New Video Exposes Laboratory Horrors-Without the Blood and Guts
PETA Will Use Chilling New Campaign to Urge NIH to Stop Funding Experiments on Animals
For Immediate Release:
October 24, 2018
Contact:
Tasgola Bruner 202-483-7382
A brand-new PETA video shows a little girl’s lost companion being picked up, caged, and taken to a laboratory in order to be strapped down, shaved, injected with chemicals, cut open, killed, and thrown away like trash—but unlike many of PETA’s videos, this one is 100 percent free of graphic footage of real animals.
PETA aims to use the new campaign, created by iconic global advertising company VMLY&R, to push the National Institutes of Health (NIH) to redirect funding from experiments on animals—which numerous experts decry as wasteful and useless—into modern, non-animal research that will actually save human lives.

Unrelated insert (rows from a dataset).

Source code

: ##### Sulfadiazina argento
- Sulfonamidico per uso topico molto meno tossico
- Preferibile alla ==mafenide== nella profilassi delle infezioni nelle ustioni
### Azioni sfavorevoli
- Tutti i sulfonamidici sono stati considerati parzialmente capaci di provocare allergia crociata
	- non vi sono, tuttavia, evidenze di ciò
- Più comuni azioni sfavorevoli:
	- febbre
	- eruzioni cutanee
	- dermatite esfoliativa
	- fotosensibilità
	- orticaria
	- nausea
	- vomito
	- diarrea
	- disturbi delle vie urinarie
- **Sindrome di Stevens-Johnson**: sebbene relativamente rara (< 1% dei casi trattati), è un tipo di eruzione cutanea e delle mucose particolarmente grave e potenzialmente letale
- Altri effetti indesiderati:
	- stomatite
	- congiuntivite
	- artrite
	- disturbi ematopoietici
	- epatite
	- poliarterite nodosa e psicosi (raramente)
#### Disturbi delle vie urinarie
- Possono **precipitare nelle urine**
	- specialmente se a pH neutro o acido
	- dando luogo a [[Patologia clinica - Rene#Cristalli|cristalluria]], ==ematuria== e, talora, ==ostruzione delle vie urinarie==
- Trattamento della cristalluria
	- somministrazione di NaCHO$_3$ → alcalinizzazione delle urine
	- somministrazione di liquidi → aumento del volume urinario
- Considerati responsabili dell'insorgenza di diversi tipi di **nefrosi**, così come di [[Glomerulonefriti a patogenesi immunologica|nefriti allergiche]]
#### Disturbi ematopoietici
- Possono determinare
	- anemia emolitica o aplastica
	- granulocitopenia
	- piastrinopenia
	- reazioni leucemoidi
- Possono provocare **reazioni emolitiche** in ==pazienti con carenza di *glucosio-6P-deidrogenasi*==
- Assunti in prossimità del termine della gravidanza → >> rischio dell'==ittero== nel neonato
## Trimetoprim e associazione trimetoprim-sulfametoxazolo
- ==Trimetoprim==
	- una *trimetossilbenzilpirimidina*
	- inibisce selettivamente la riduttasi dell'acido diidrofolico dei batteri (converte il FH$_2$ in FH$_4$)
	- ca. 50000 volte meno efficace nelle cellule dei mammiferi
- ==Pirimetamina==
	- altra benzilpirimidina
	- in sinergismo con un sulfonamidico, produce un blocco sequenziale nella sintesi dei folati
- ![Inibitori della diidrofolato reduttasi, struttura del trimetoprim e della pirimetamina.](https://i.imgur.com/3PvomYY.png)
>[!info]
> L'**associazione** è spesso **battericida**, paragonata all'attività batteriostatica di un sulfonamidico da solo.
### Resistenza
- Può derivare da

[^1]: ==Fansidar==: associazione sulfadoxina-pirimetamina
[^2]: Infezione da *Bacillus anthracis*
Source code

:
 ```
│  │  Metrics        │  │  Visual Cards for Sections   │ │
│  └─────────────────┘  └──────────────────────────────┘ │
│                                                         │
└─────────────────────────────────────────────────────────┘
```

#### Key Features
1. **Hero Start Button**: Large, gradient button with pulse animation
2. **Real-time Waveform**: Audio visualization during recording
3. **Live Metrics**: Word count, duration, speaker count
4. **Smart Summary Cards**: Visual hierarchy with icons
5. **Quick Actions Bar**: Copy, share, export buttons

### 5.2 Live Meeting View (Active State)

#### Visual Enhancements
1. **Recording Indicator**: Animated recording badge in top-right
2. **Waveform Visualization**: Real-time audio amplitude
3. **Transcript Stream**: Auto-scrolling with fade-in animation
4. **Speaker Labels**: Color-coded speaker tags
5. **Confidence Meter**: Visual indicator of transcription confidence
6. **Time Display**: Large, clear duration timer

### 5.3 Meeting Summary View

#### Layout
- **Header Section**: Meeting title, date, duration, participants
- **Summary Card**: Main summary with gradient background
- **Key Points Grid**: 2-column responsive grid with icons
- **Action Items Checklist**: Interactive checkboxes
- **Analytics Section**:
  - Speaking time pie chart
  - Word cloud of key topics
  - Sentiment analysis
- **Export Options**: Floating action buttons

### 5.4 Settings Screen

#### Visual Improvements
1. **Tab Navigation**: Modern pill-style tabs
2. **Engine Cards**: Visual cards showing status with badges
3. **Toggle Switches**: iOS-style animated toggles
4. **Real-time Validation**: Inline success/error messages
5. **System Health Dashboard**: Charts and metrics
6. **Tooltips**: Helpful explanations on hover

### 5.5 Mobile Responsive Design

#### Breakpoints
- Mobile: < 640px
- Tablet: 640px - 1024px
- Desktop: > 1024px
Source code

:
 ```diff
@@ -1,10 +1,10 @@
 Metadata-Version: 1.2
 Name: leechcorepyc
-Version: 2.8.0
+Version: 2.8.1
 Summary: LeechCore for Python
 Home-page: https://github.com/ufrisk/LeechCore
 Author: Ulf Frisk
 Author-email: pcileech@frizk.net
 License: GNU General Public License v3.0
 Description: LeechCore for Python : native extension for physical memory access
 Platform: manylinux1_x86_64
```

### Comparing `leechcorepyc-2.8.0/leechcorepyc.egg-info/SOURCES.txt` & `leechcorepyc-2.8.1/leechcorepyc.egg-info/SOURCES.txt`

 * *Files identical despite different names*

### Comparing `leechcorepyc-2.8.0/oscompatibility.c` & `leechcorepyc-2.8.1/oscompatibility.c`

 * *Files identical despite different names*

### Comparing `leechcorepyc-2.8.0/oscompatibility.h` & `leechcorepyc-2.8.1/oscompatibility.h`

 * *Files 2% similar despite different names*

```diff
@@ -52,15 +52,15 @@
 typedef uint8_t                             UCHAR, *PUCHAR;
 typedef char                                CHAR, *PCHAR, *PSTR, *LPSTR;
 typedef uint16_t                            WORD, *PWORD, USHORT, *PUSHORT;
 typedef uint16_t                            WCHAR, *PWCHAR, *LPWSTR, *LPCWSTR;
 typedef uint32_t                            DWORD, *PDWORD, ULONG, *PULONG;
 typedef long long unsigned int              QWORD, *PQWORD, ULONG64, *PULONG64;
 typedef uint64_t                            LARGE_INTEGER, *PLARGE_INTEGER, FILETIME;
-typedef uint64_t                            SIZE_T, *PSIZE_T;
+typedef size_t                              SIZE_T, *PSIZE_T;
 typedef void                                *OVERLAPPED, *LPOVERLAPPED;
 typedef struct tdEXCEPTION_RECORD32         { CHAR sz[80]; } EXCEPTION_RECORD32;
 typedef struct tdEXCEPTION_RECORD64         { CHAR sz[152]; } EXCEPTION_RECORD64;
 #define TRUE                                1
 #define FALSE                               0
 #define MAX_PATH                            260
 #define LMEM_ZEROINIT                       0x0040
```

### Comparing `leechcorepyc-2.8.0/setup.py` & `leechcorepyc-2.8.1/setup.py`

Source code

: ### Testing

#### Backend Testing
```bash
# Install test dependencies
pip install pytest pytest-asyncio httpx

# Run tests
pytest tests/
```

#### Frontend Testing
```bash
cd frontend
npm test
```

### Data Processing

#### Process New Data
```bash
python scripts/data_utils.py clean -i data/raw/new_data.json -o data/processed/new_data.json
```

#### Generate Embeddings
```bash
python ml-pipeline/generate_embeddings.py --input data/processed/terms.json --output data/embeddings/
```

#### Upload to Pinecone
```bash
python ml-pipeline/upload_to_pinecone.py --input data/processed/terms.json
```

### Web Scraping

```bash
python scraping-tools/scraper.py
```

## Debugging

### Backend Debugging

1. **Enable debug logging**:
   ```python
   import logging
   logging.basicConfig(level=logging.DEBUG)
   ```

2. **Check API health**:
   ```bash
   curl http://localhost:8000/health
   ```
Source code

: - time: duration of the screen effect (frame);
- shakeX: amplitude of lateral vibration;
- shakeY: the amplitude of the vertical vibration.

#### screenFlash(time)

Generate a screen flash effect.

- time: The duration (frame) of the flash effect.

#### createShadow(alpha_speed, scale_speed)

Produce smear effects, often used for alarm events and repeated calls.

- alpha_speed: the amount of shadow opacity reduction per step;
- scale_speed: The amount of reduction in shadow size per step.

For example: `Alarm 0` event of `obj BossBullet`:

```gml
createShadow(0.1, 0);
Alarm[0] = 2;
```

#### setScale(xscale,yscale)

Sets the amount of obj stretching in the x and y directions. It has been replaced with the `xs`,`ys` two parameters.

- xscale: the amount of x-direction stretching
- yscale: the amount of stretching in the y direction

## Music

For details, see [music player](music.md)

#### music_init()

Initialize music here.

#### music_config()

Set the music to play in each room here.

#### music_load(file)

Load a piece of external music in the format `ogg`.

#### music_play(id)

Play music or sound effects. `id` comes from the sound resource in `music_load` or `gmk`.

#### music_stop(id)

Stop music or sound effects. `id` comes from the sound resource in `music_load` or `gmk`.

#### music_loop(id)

“More than 100 million animals are killed in U.S. laboratories every year after being infected with diseases, addicted to drugs, force-fed poisons, or tormented in other ways,” says PETA Vice President of Laboratory Investigations Alka Chandna, Ph.D. “PETA is calling on NIH to stop squandering taxpayer dollars on cruel experiments in which millions of sensitive, intelligent animals are tortured and killed every year and that fail to advance human health.”
An estimated 47 percent of the grants awarded by NIH pay for animal experiments despite their inapplicability to human beings. NIH itself has reported that, of all drugs found to be safe and effective in animal tests, 95 percent are found to be either unsafe or ineffective in humans. And up to 89 percent of experiments on animals can’t be reproduced, so approximately $28 billion per year is spent on misleading tests.
PETA—whose motto reads, in part, that “animals are not ours to experiment on”—notes that some of the irrelevant “research” subsidized by NIH includes injecting monkeys with cocaine and watching as they experience painful drug withdrawal, puncturing the intestines of mice so that bacteria will leak into their abdominal cavities and cause septic shock, and purposely breeding dogs to develop crippling canine muscular dystrophy.